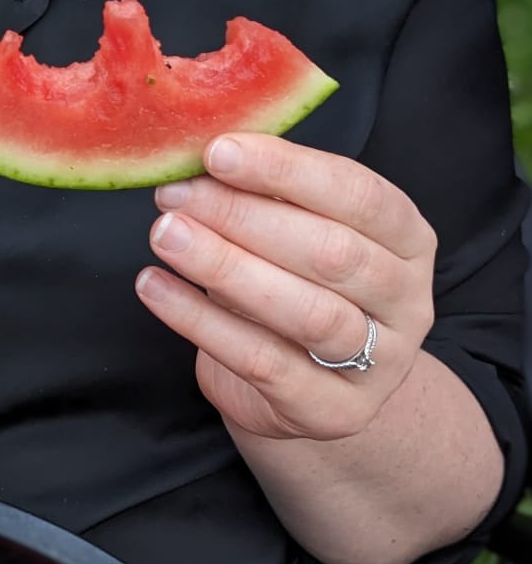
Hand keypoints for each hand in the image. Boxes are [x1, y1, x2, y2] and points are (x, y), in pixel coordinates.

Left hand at [134, 133, 436, 442]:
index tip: (218, 151)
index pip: (358, 194)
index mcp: (408, 239)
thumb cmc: (295, 288)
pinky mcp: (334, 412)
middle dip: (244, 216)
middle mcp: (407, 300)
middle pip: (332, 252)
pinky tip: (156, 287)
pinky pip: (262, 362)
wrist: (307, 391)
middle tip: (176, 194)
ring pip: (306, 312)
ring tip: (165, 234)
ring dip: (225, 266)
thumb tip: (203, 159)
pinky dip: (201, 321)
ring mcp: (379, 363)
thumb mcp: (295, 234)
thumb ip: (268, 197)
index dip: (287, 169)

★ ★ ★ ★ ★ ★ ★

*WORK TASK*.
Copy out, from the material above, each line where the word "hand" is present.

*FINISHED EXERCISE*.
Hand keypoints for each hand in the image. Boxes are [x1, y1, x2, y2] and points are (x, y), in pixel coordinates.
Left hand at [134, 133, 436, 442]:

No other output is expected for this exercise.